Transcribe the passage on egg production and flock replacement, starting with "This if it is" and going on through "of this product.".

------ Extract provided ------

Today and in the past number of egg production big and small failed and keep on failing because they could not and did not replace their buying flocks at the correct time.
This if it is today would lead to broken contracts made with customers because today to be in this business of supplying eggs one must have somewhere to deliver this product.
Hence, if the contract is awarded by whoever continuity may not be maintained again because of not being consistence with the supply of this product.
So far such farmers would equally fail to even feed any replacement pullets adequately as the income from egg sales of the near exhausted layers would be too low to maintain the old birds and young layers.
A situation of this nature makes things so difficult to re – gain normal production as well as attracting old customers.
Egg disposal becomes difficult and a farmer has to start looking for new customers and often these can only be got from distant places or outside towns.
This may result or results in extra transport costs and the farmer ends up wasting more time looking for alternative outlets instead of managing the farm.
As the situation worsens such farmers abandon egg production all together. In a situation when egg marketing becomes more competitive i.e. when production (supply) is higher than the demand for eggs (markets become saturated) therefore, the need for planned production will and shall be necessary for any farmer wanting to stay in egg business.

------ Recorded information ------

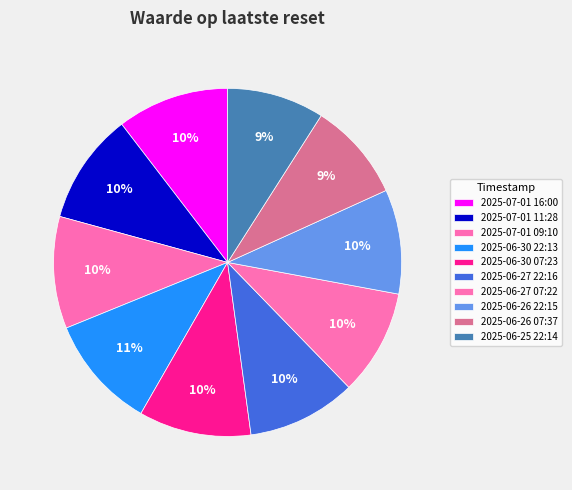

How many slices are in this pie chart?

10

------

**Answer to this task:**
This if it is today would lead to broken contracts made with customers because today to be in this business of supplying eggs one must have somewhere to deliver this product.
Hence, if the contract is awarded by whoever continuity may not be maintained again because of not being consistence with the supply of this product.